What you have to do
Copy out, character for character, the part of the listing below that opens with the line containing "VAK: 2023 1ste" and closes with the line containing "At which category". Include both of those lines and nothing else.

──────── Dataset content

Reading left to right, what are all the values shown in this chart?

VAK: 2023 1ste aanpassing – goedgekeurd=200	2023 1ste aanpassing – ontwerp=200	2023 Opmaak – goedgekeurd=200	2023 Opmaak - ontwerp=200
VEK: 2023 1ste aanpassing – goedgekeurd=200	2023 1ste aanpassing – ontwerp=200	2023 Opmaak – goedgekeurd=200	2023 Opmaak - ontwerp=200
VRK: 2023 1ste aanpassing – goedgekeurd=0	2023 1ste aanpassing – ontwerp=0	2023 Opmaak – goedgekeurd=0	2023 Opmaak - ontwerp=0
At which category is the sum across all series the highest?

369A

────────────────
──────── Dataset content

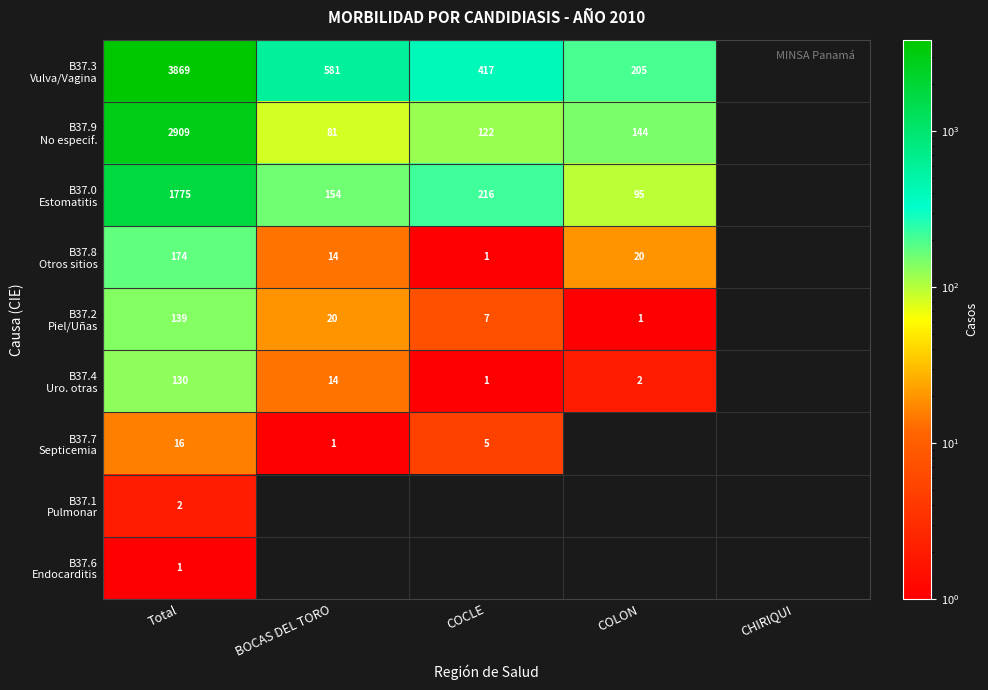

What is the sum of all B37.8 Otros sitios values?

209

────────────────

Solution for this exercise
VAK: 2023 1ste aanpassing – goedgekeurd=200	2023 1ste aanpassing – ontwerp=200	2023 Opmaak – goedgekeurd=200	2023 Opmaak - ontwerp=200
VEK: 2023 1ste aanpassing – goedgekeurd=200	2023 1ste aanpassing – ontwerp=200	2023 Opmaak – goedgekeurd=200	2023 Opmaak - ontwerp=200
VRK: 2023 1ste aanpassing – goedgekeurd=0	2023 1ste aanpassing – ontwerp=0	2023 Opmaak – goedgekeurd=0	2023 Opmaak - ontwerp=0
At which category is the sum across all series the highest?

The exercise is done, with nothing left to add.